However, the result is still the same as before (previous index results),
with the 4 <br>.

Regards,
Edwin


On Wed, 6 Mar 2019 at 18:23, <paul.dodd@ub.unibe.ch> wrote:

> Hi Edwin
>
>
>
> You are correct  re the 2nd pattern – my bad. Looking at the 4 <br>, it’s
> actually the sequence «<br><br>  <br><br>»? So perhaps the first match
> pattern could be <str name="pattern">[ \t\x0b\f]*\r?\n</str>
>
>
>
> i.e. [space tab vertical-tab formfeed]
>
>
>
> Regards,
>
> Paul
>
>
>
> Gesendet von Mail<https://go.microsoft.com/fwlink/?LinkId=550986> für
> Windows 10
>
>
>
> Von: Zheng Lin Edwin Yeo<mailto:edwinyeozl@gmail.com>
> Gesendet: Mittwoch, 6. März 2019 07:44
> An: solr-user@lucene.apache.org<mailto:solr-user@lucene.apache.org>
> Betreff: Re: RegexReplaceProcessorFactory pattern to detect multiple \n
>
>
>
> Hi Paul,
>
> I have modified the second pattern to be (&lt;br&gt;){3,}, instead of
> (&lt;br&gt;&lt;br&gt;){3,}. This pattern of  (&lt;br&gt;&lt;br&gt;){3,}
> will actually look for 6 or more <br> instead of 3 <br>,  as we have put
> the <br> two times in the pattern, which is the reason that there are more
> <br> in the result, as cases where there are less than 6 <br> are not being
> replaced, so we ended up having up to 5 <br> in the index.

**Exercise prompt:** Continue the mailing-list thread about the regex pattern for repeated line breaks, picking up after its last sentence.

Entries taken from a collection
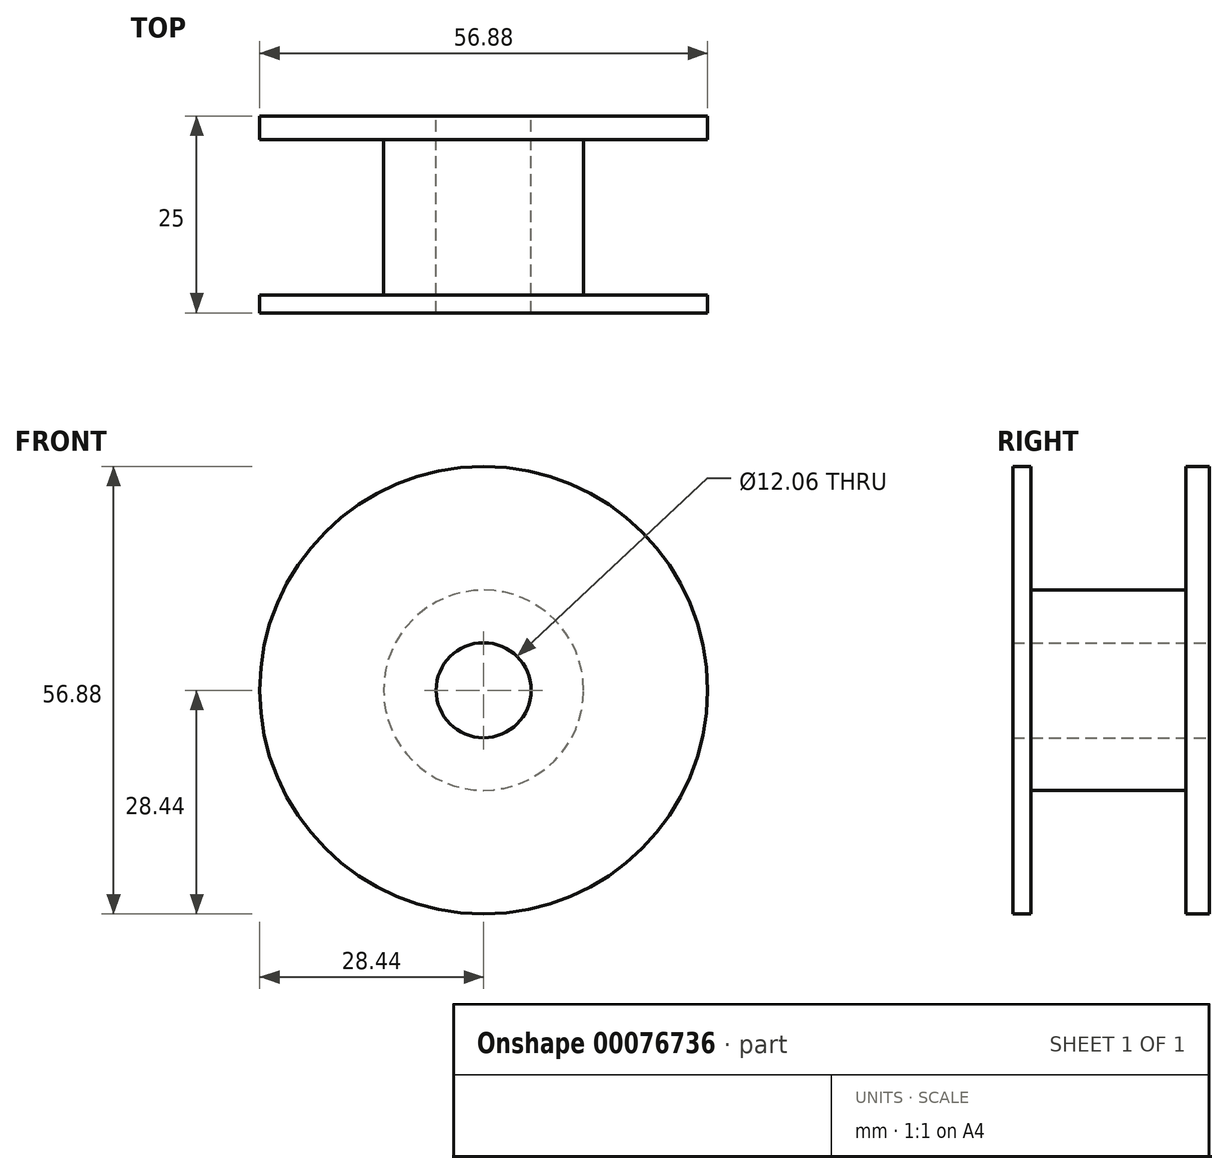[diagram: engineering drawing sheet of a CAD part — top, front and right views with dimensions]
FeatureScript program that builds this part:
annotation { "Feature Type Name" : "Feature", "Feature Type Description" : "" }
export const myFeature = defineFeature(function(context is Context, id is Id, definition is map)
    precondition{}
    {
        {
            var Q0;
            Q0=qCreatedBy(makeId("Front.planeOp"),FACE);
            var sketch = newSketch(context, id + "F0", { "sketchPlane" : qUnion([Q0])});
            skCircle(sketch, "E0", {"center": v(0, 0) * mm, "radius": 28.44 * mm});
            skCircle(sketch, "E1", {"center": v(0, 0) * mm, "radius": 6.03 * mm});
            skSolve(sketch);
        }
        {
            var Q0;
            Q0=qCreatedBy(makeId("Top.planeOp"),FACE);
            var sketch = newSketch(context, id + "F1", { "sketchPlane" : qUnion([Q0])});
            skLineSegment(sketch, "E2", {"start": v(-28.43, -22.72) * mm, "end": v(-12.71, -22.72) * mm});
            skLineSegment(sketch, "E3", {"start": v(-12.71, -22.72) * mm, "end": v(-12.71, -3.01) * mm});
            skLineSegment(sketch, "E4", {"start": v(-28.43, -22.72) * mm, "end": v(-28.43, -3.01) * mm});
            skLineSegment(sketch, "E5", {"start": v(-28.43, -3.01) * mm, "end": v(-12.71, -3.01) * mm});
            skSolve(sketch);
        }
        {
            var Q0;
            Q0 = qSketchRegion(id + "F0", true);
            extrude(context, id + "F2", {"entities" : qUnion([Q0]), "depth" : 25 * mm});
        }
        {
            var Q0;
            Q0 = qSketchRegion(id + "F1", true);
            var Q1;
            Q1=sQuery(id+"F0.wireOp",EDGE,"E1");
            revolve(context, id + "F3", {"operationType" : NewBodyOperationType.REMOVE, "entities" : qUnion([Q0]), "axis" : qUnion([Q1]), "revolveType" : RevolveType.FULL, "oppositeDirection" : true});
        }
    });
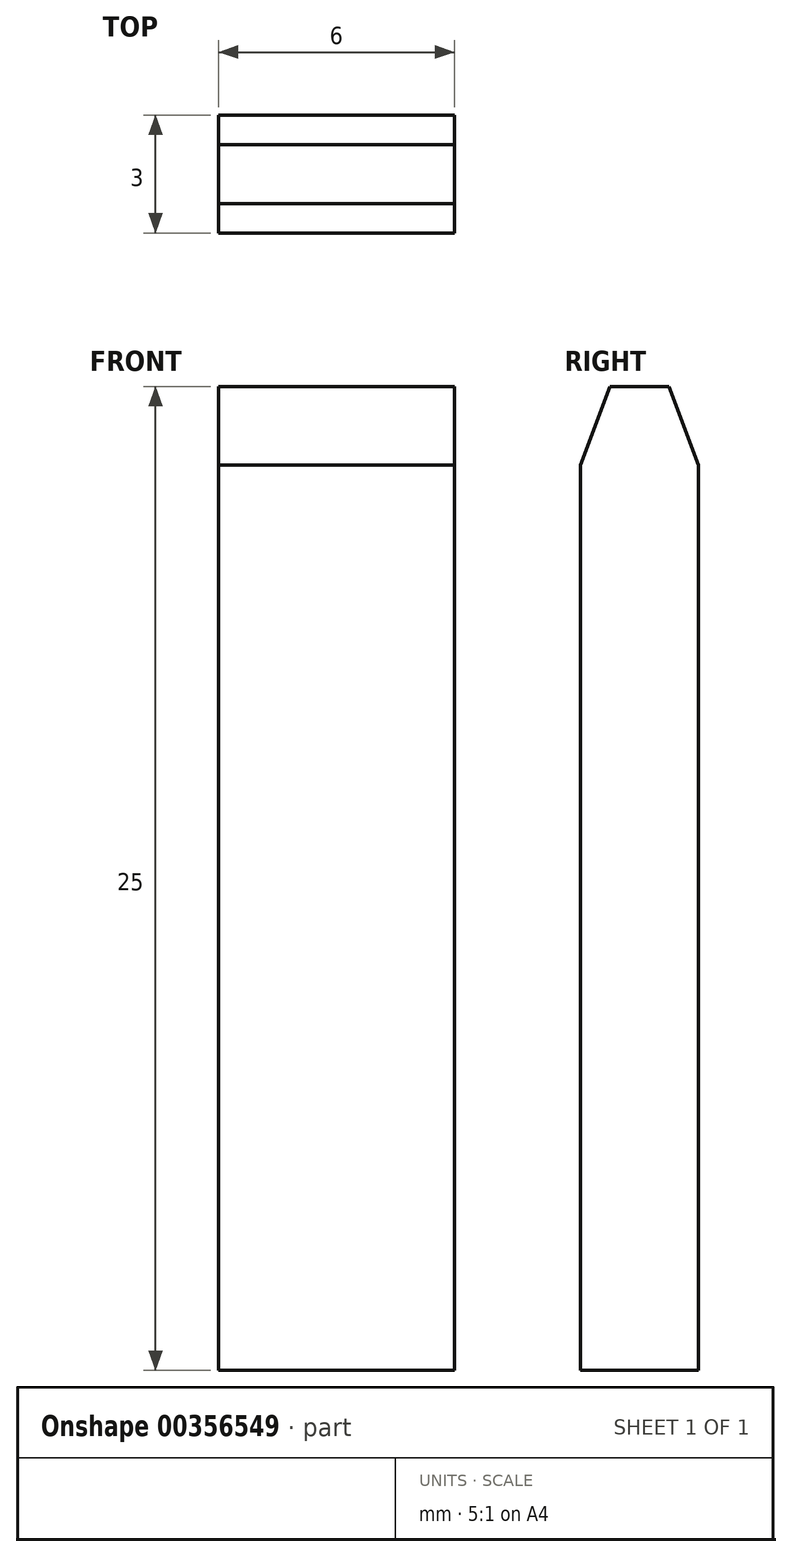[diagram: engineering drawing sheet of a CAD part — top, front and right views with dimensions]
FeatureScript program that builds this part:
annotation { "Feature Type Name" : "Feature", "Feature Type Description" : "" }
export const myFeature = defineFeature(function(context is Context, id is Id, definition is map)
    precondition{}
    {
        {
            var Q0;
            Q0=qCreatedBy(makeId("Top.planeOp"),FACE);
            var sketch = newSketch(context, id + "F0", { "sketchPlane" : qUnion([Q0])});
            skLineSegment(sketch, "E0.bottom", {"start": v(4.89, -4.56) * mm, "end": v(10.89, -4.56) * mm});
            skLineSegment(sketch, "E0.top", {"start": v(4.89, -7.56) * mm, "end": v(10.89, -7.56) * mm});
            skLineSegment(sketch, "E0.left", {"start": v(4.89, -4.56) * mm, "end": v(4.89, -7.56) * mm});
            skLineSegment(sketch, "E0.right", {"start": v(10.89, -4.56) * mm, "end": v(10.89, -7.56) * mm});
            skSolve(sketch);
        }
        {
            var Q0;
            Q0=makeQuery(id+"F0.imprint","IMPRINT",FACE,{"disambiguationData":[TD([[makeQuery(id+"F0.imprint","IMPRINT",EDGE,{"derivedFrom":sQuery(id+"F0.wireOp",EDGE,"E0.bottom")}),-1.0]])]});
            extrude(context, id + "F1", {"entities" : qUnion([Q0]), "depth" : 25 * mm});
        }
        {
            var Q0;
            Q0=makeQuery(id+"F1.opExtrude","CAP_EDGE",EDGE,{"disambiguationData":[OSD([sQuery(id+"F0.wireOp",EDGE,"E0.top")])],"isStart":false});
            var Q1;
            Q1=makeQuery(id+"F1.opExtrude","CAP_EDGE",EDGE,{"disambiguationData":[OSD([sQuery(id+"F0.wireOp",EDGE,"E0.bottom")])],"isStart":false});
            chamfer(context, id + "F2", {"entities" : qUnion([Q0, Q1]), "chamferType" : ChamferType.TWO_OFFSETS, "width1" : 0.75 * mm, "oppositeDirection" : false, "width2" : 2 * mm, "tangentPropagation" : true});
        }
    });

**Result:**
>
> Modified configuration:
>  <processor class="solr.RegexReplaceProcessorFactory">
>    <str name="fieldName">content</str>
>    <str name="pattern">(&lt;br&gt;){3,}</str>
>    <str name="replacement">&lt;br&gt;&lt;br&gt;</str>
>    <bool name="literalReplacement">true</bool>
>  </processor>
>
> This will bring us back to the result of the previous index content,
> meaning the issue of having the 4 <br> is still there.
>
> Regards,
> Edwin
>
>
>
> Regards,
> Edwin
>
> On Wed, 6 Mar 2019 at 11:37, Zheng Lin Edwin Yeo <edwinyeozl@gmail.com>
> wrote:
>
> > Hi Paul,
> >
> > Further to my previous email, which there was an extra "}" in the
> > configuration, I have changed to use the below configuration based on
> your
> > suggestion.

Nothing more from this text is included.